Di fronte al problema interpretativo preliminare delle asseret hadibberot (come mettere assieme la prima affermazione: “Io sono il D. che ti ha fatto uscire dall’Egitto” ecc. con gli ordini successivi in un insieme coerente), Baharier rovescia la strategia più comune, cioè non assimila la prima parola alle altre leggendo anch’essa come un ordine, quello più o meno implicito di professare il monoteismo. Al contrario, legge tutte le altre alla luce di questa, mettendo al centro della sua interpretazione la parola ‘”anokhi” iniziale (il pronome ebraico che si usa tradurre come un “io” enfatico, quasi fosse un plurale majestatis “noi” senza la connotazione di molteplicità). Baharier vede nelle altre nove parole non comandi ma altrettante “promesse” mediate da quell'”anokhi” e condizionate ciascuna dalla realizzazione di altrettante “premesse” da individuare nella lettura dei versetti che introducono alla Rivelazione.

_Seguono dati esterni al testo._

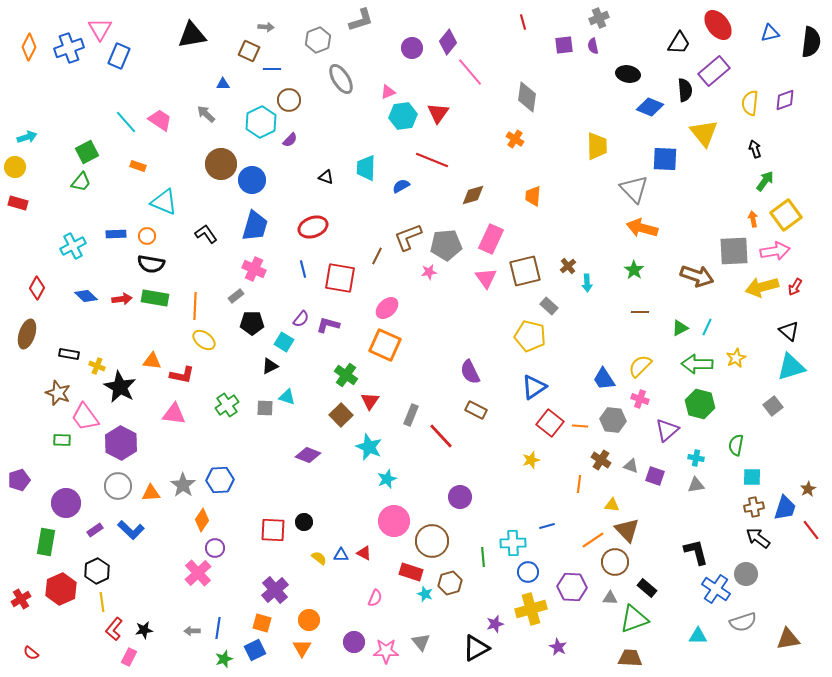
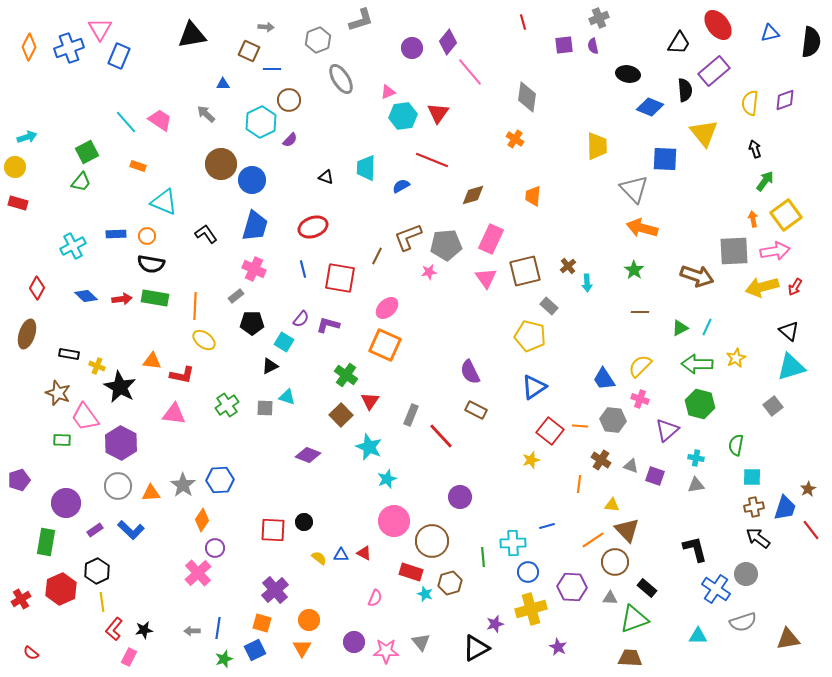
red square at (550, 423): moved 8 px down
black L-shape at (696, 552): moved 1 px left, 3 px up
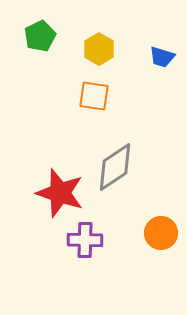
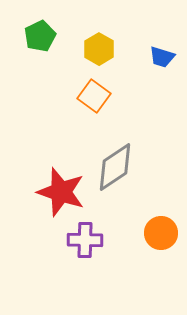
orange square: rotated 28 degrees clockwise
red star: moved 1 px right, 1 px up
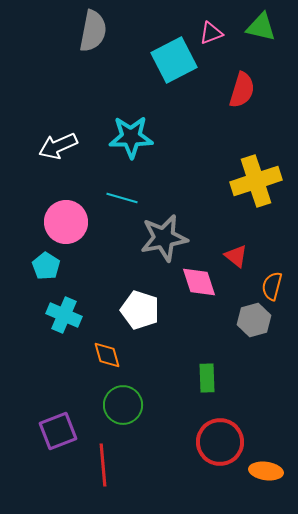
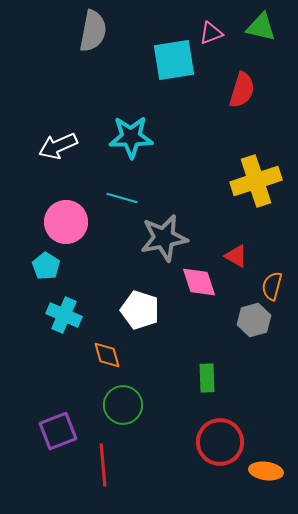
cyan square: rotated 18 degrees clockwise
red triangle: rotated 10 degrees counterclockwise
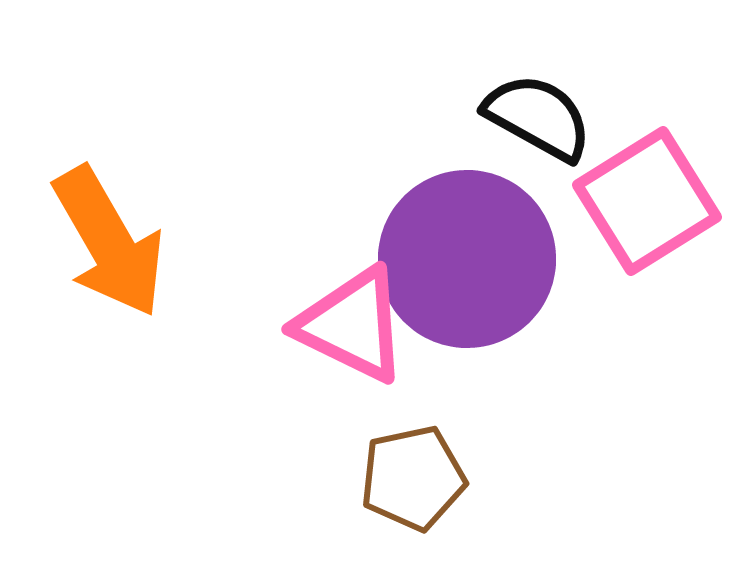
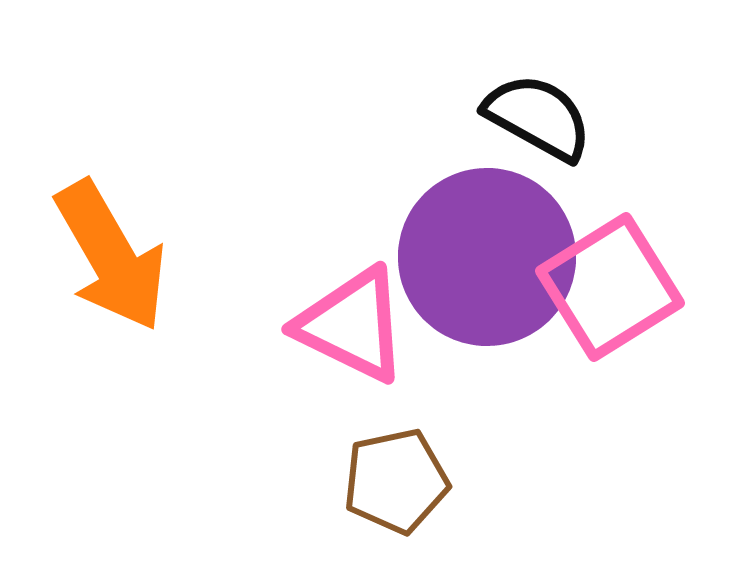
pink square: moved 37 px left, 86 px down
orange arrow: moved 2 px right, 14 px down
purple circle: moved 20 px right, 2 px up
brown pentagon: moved 17 px left, 3 px down
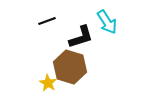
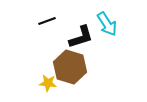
cyan arrow: moved 2 px down
yellow star: rotated 24 degrees counterclockwise
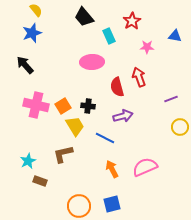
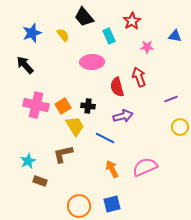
yellow semicircle: moved 27 px right, 25 px down
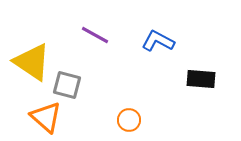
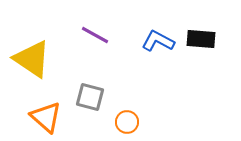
yellow triangle: moved 3 px up
black rectangle: moved 40 px up
gray square: moved 23 px right, 12 px down
orange circle: moved 2 px left, 2 px down
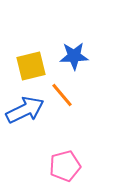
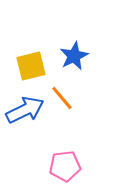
blue star: rotated 24 degrees counterclockwise
orange line: moved 3 px down
pink pentagon: rotated 8 degrees clockwise
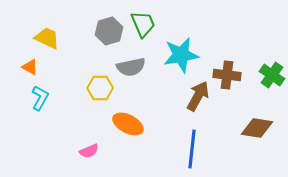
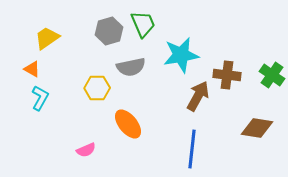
yellow trapezoid: rotated 60 degrees counterclockwise
orange triangle: moved 2 px right, 2 px down
yellow hexagon: moved 3 px left
orange ellipse: rotated 24 degrees clockwise
pink semicircle: moved 3 px left, 1 px up
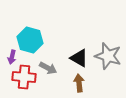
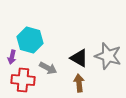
red cross: moved 1 px left, 3 px down
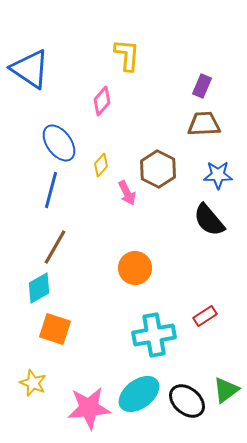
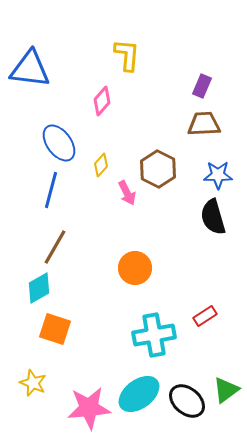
blue triangle: rotated 27 degrees counterclockwise
black semicircle: moved 4 px right, 3 px up; rotated 24 degrees clockwise
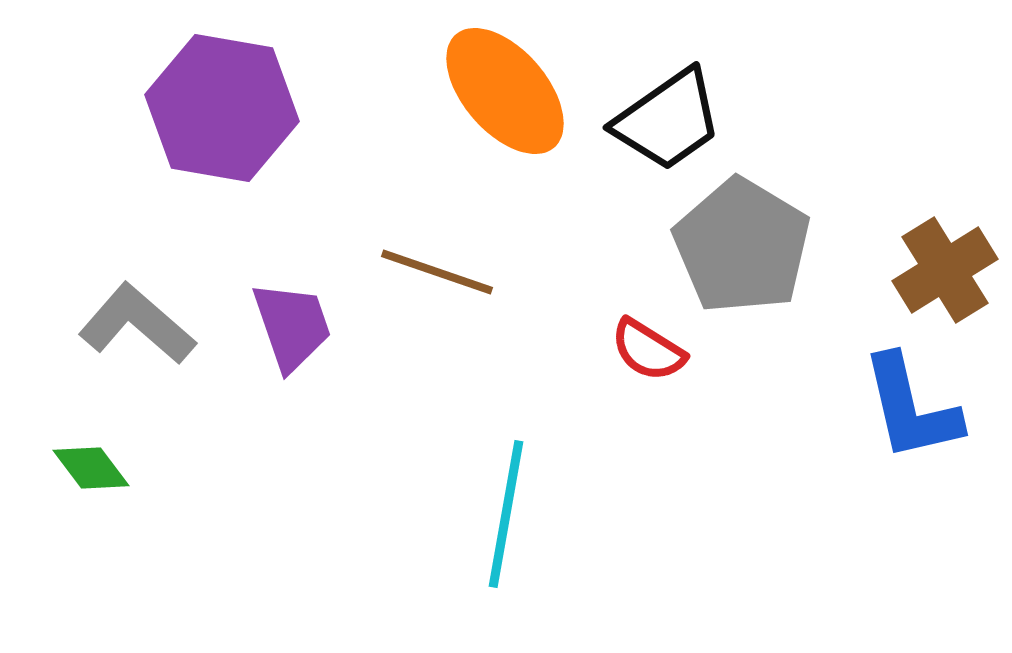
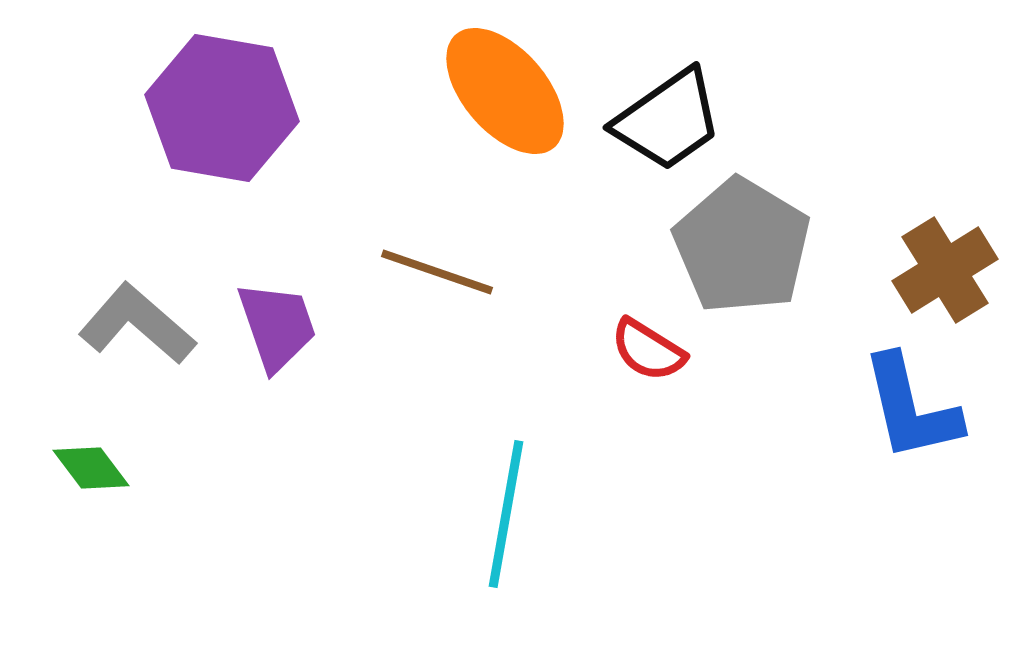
purple trapezoid: moved 15 px left
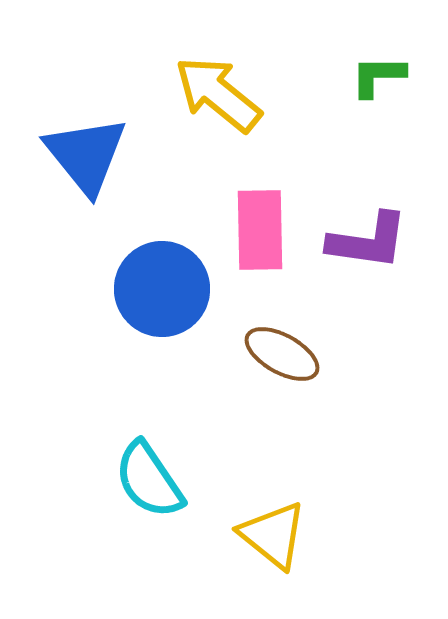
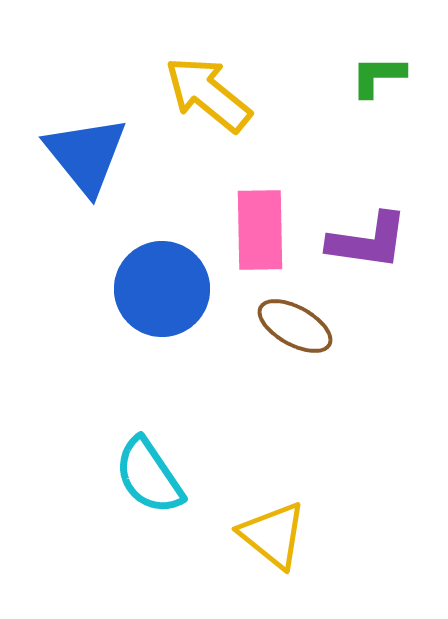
yellow arrow: moved 10 px left
brown ellipse: moved 13 px right, 28 px up
cyan semicircle: moved 4 px up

Le “premesse” descrivono i passi da compiere per entrare in rapporto con “anokhi”; le “promesse” sono conseguenza e conducono all’instaurazione di uno stato di giustizia nei rapporti fra gli uomini, fra gli uomini e la Terra e soprattutto fra gli uomini e il divino.
Quest’ultima relazione è la più importante, il cuore segreto del testo: il Decalogo, nella lettura di Baharier, diventa una sorta di matrice per costruire il rapporto di Israele col divino e anche dove sembrano prescrivere regola nei rapporti interumani (per esempio “non commettere falsa testimonianza” o “non ammazzare”), forniscono istruzioni sul modo in cui si deve porsi di fronte al divino. Per ottenere questo strato di senso Baharier lavora da vicino il testo ebraico, con tecniche etimologiche e combinatorie caratteristiche del pensiero ebraico, se ne appropria nel profondo, schivando la traduzione più ovvia.
Tutto ciò comporta che nelle Dieci Parole, il luogo testuale della Torah cui è stato dato da sempre maggior valore universalistico, si debba leggere anche un messaggio specificamente ebraico, che esse dicano cioè qualcosa di essenziale sulle condizioni a cui si realizza il rapporto fra Israele e Hashem. Il carattere universale del testo sarebbe dunque una specie di conseguenza del suo senso ebraico. E anche questa è una lezione che riguarda Shavuot e la Torah che vi si legge: ricordo di un momento cardinale della storia universale dell’umanità e della formazione piena della specifica anima ebraica, nello stesso tempo, attestazione che solo restando ebraico e non diluendosi in un generico umanitarismo Israele può dire qualcosa di decisivo per tutta l’umanità.